With President Cyril Ramaphosa leading the way, SADC leaders rightly complained that they shouldn’t be punished for having alerted the world about Omicron. For a moment that looked like they were flexing their scrawny muscles. Then, in the midst of this west-occasioned crisis, a western leader decided to host a virtual democracy summit from the White House.

Think of it this way: your house is on fire and in the middle of this life-and-death emergency, a neighbour comes over and wants to distract attention away from the burning house to an elaborate discussion on Palesa Molefe’s wardrobe for Miss World 2021. It is important that Palesa wins the Miss World title (not least to singlehandedly do work that Brand Botswana hasn’t been able to do too well) but her win could never be more important than putting out a raging house fire. It is important for world leaders to talk about democracy but that can never be more important than immunising people against a disease whose character scientists are still trying to figure out. Vaccines immunise people against Covid-19, talking about democracy doesn’t.
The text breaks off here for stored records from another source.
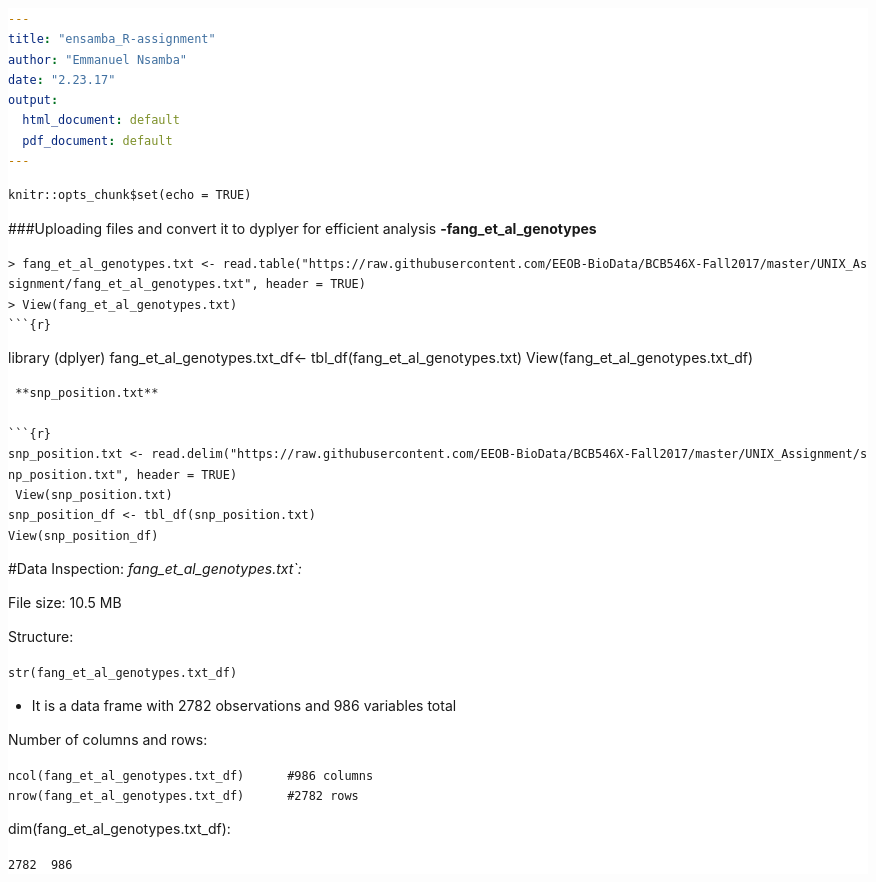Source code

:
 ```yaml
---
title: "ensamba_R-assignment"
author: "Emmanuel Nsamba"
date: "2.23.17"
output:
  html_document: default
  pdf_document: default
---
```


```{r set up, include=FALSE}
knitr::opts_chunk$set(echo = TRUE)
```
###Uploading files and convert it to dyplyer for efficient analysis
  **-fang_et_al_genotypes**
```{}
> fang_et_al_genotypes.txt <- read.table("https://raw.githubusercontent.com/EEOB-BioData/BCB546X-Fall2017/master/UNIX_Assignment/fang_et_al_genotypes.txt", header = TRUE)
> View(fang_et_al_genotypes.txt)
```{r}

```

library (dplyer)
fang_et_al_genotypes.txt_df<- tbl_df(fang_et_al_genotypes.txt)
View(fang_et_al_genotypes.txt_df)

```
 **snp_position.txt**
 
```{r}
snp_position.txt <- read.delim("https://raw.githubusercontent.com/EEOB-BioData/BCB546X-Fall2017/master/UNIX_Assignment/snp_position.txt", header = TRUE)
 View(snp_position.txt)
snp_position_df <- tbl_df(snp_position.txt)
View(snp_position_df)

```
#Data Inspection:
*fang_et_al_genotypes.txt`:*

File size: 10.5 MB

Structure:
```{r}
str(fang_et_al_genotypes.txt_df)
```

* It is a data frame with 2782 observations and 986 variables total


Number of columns and rows:
```{r}
ncol(fang_et_al_genotypes.txt_df)      #986 columns
nrow(fang_et_al_genotypes.txt_df)      #2782 rows
```
dim(fang_et_al_genotypes.txt_df):
```{}
2782  986
```
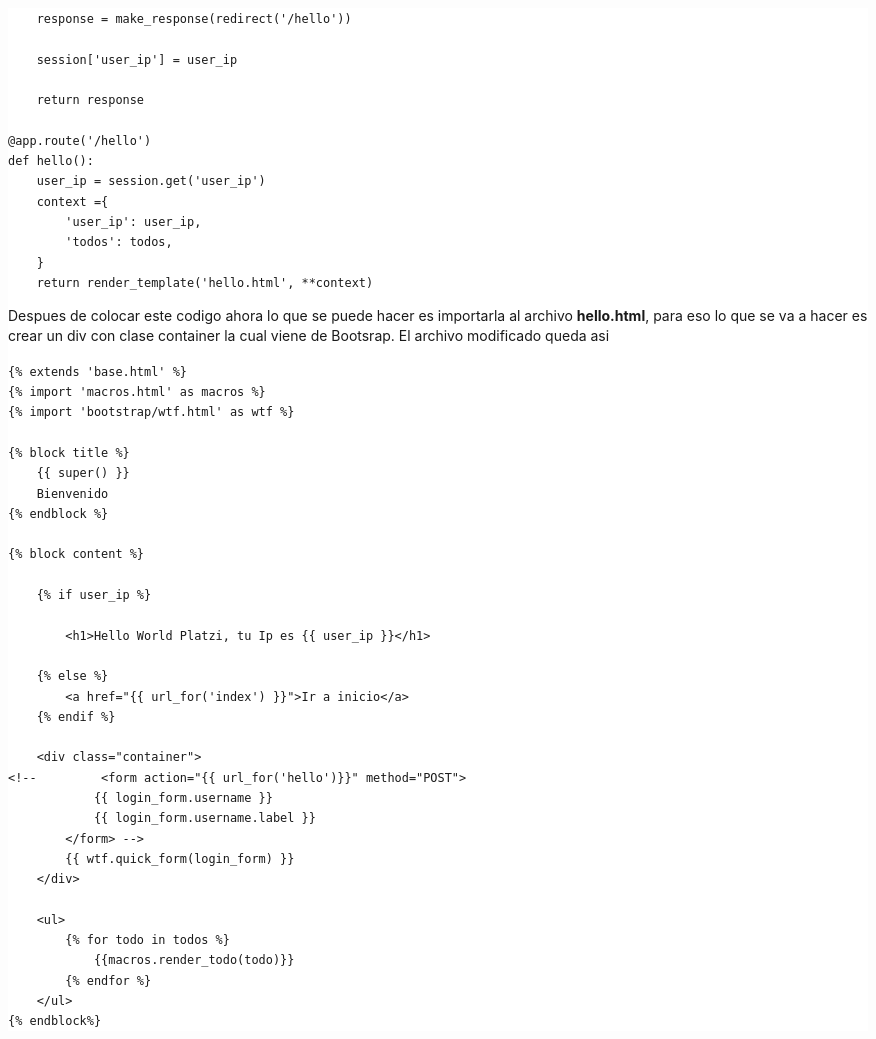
 ```
    response = make_response(redirect('/hello'))

    session['user_ip'] = user_ip

    return response

@app.route('/hello')
def hello():
    user_ip = session.get('user_ip')
    context ={
        'user_ip': user_ip,
        'todos': todos,
    }
    return render_template('hello.html', **context)
```

Despues de colocar este codigo ahora lo que se puede hacer es importarla al archivo **hello.html**, para eso lo que se va a hacer es crear un div con clase container la cual viene de Bootsrap. El archivo modificado queda asi

```
{% extends 'base.html' %}
{% import 'macros.html' as macros %}
{% import 'bootstrap/wtf.html' as wtf %}

{% block title %}
    {{ super() }}
    Bienvenido
{% endblock %}

{% block content %}

    {% if user_ip %}

        <h1>Hello World Platzi, tu Ip es {{ user_ip }}</h1>

    {% else %}
        <a href="{{ url_for('index') }}">Ir a inicio</a>
    {% endif %}

    <div class="container">
<!--         <form action="{{ url_for('hello')}}" method="POST">
            {{ login_form.username }}
            {{ login_form.username.label }}
        </form> -->
        {{ wtf.quick_form(login_form) }}
    </div>

    <ul>
        {% for todo in todos %}
            {{macros.render_todo(todo)}}
        {% endfor %}
    </ul>
{% endblock%}
```
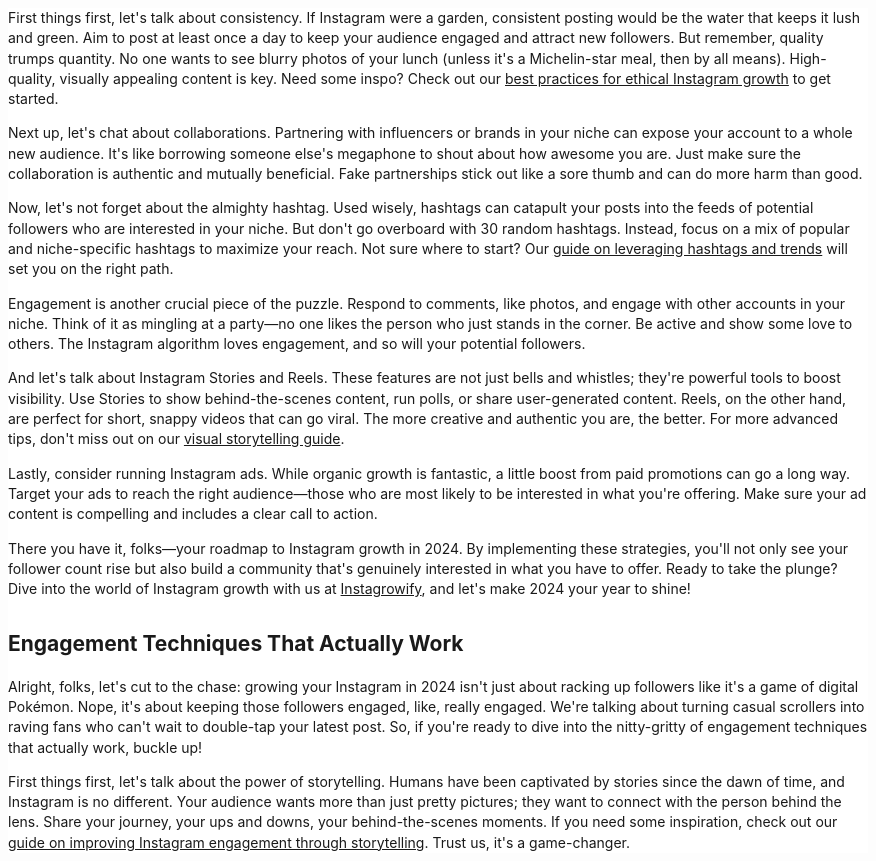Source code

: First things first, let's talk about consistency. If Instagram were a garden, consistent posting would be the water that keeps it lush and green. Aim to post at least once a day to keep your audience engaged and attract new followers. But remember, quality trumps quantity. No one wants to see blurry photos of your lunch (unless it's a Michelin-star meal, then by all means). High-quality, visually appealing content is key. Need some inspo? Check out our [best practices for ethical Instagram growth](https://instagrowify.com/blog/what-are-the-best-practices-for-ethical-instagram-growth) to get started.

Next up, let's chat about collaborations. Partnering with influencers or brands in your niche can expose your account to a whole new audience. It's like borrowing someone else's megaphone to shout about how awesome you are. Just make sure the collaboration is authentic and mutually beneficial. Fake partnerships stick out like a sore thumb and can do more harm than good.

Now, let's not forget about the almighty hashtag. Used wisely, hashtags can catapult your posts into the feeds of potential followers who are interested in your niche. But don't go overboard with 30 random hashtags. Instead, focus on a mix of popular and niche-specific hashtags to maximize your reach. Not sure where to start? Our [guide on leveraging hashtags and trends](https://instagrowify.com/blog/unlocking-instagram-success-advanced-tips-for-maximizing-followers-and-engagement) will set you on the right path.



Engagement is another crucial piece of the puzzle. Respond to comments, like photos, and engage with other accounts in your niche. Think of it as mingling at a party—no one likes the person who just stands in the corner. Be active and show some love to others. The Instagram algorithm loves engagement, and so will your potential followers.

And let's talk about Instagram Stories and Reels. These features are not just bells and whistles; they're powerful tools to boost visibility. Use Stories to show behind-the-scenes content, run polls, or share user-generated content. Reels, on the other hand, are perfect for short, snappy videos that can go viral. The more creative and authentic you are, the better. For more advanced tips, don't miss out on our [visual storytelling guide](https://instagrowify.com/blog/why-visual-storytelling-is-crucial-for-instagram-success).

Lastly, consider running Instagram ads. While organic growth is fantastic, a little boost from paid promotions can go a long way. Target your ads to reach the right audience—those who are most likely to be interested in what you're offering. Make sure your ad content is compelling and includes a clear call to action.

There you have it, folks—your roadmap to Instagram growth in 2024. By implementing these strategies, you'll not only see your follower count rise but also build a community that's genuinely interested in what you have to offer. Ready to take the plunge? Dive into the world of Instagram growth with us at [Instagrowify](https://instagrowify.com), and let's make 2024 your year to shine!

## Engagement Techniques That Actually Work

Alright, folks, let's cut to the chase: growing your Instagram in 2024 isn't just about racking up followers like it's a game of digital Pokémon. Nope, it's about keeping those followers engaged, like, really engaged. We're talking about turning casual scrollers into raving fans who can't wait to double-tap your latest post. So, if you're ready to dive into the nitty-gritty of engagement techniques that actually work, buckle up!

First things first, let's talk about the power of storytelling. Humans have been captivated by stories since the dawn of time, and Instagram is no different. Your audience wants more than just pretty pictures; they want to connect with the person behind the lens. Share your journey, your ups and downs, your behind-the-scenes moments. If you need some inspiration, check out our [guide on improving Instagram engagement through storytelling](https://instagrowify.com/blog/how-can-you-improve-your-instagram-engagement-through-storytelling). Trust us, it's a game-changer.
When they spoke about against the west for unfairly punishing their countries, SADC leaders used what little power they have. However, when they participated in Biden’s talking shop to talk about an issue that was secondary to the crisis they were confronted with, they rendered themselves powerless. The arrogance of Americans is such that despite the dastardly manner in which they had treated Africans in general and Southern Africans in particular, they still had the temerity to talk about human rights at Biden’s summit. Health is a human right and as a matter of fact, WHO’s original (1946) constitution describes it as “the highest attainable standard of health as a fundamental right of every human being.”

The segment in which President Hakainde Hichilema of Zambia featured was themed “Bolstering Democratic Resilience: Building Back Better Together from COVID-19.” The US and other western nations were certainly not thinking in terms of “together” when they shut off Southern Africa from the rest of the world.  While our own President Mokgweetsi Masisi featured in a segment on corruption, he used part of the four minutes and 44 seconds he was allowed at the podium to talk about promoting “respect for human rights” in a very general manner. He mentioned Covid-19 but not in the context of the mistreatment that Southern Africa was suffering at the hands of the west.

One supposes that both Masisi and Hichilema wanted to confront Biden about the homicidal greed and hypocrisy of a system that he is the putative head of. However, they know the limit of what little power they have. Resultantly, they agreed to discuss Palesa’s wardrobe than the fire ravaging a house.

It is not just political leaders who are powerless. Africans generally celebrate Dr. Tedros Adhanom Ghebreyesus stewardship of WHO and Dr. Matshidiso Moeti’s of the WHO Africa Region as some kind of breakthrough success. The reality though is that WHO has systems and processes that are firmly oriented towards western interest. The appointment of African leaders in the health sector to senior positions within the international body was never going to change that.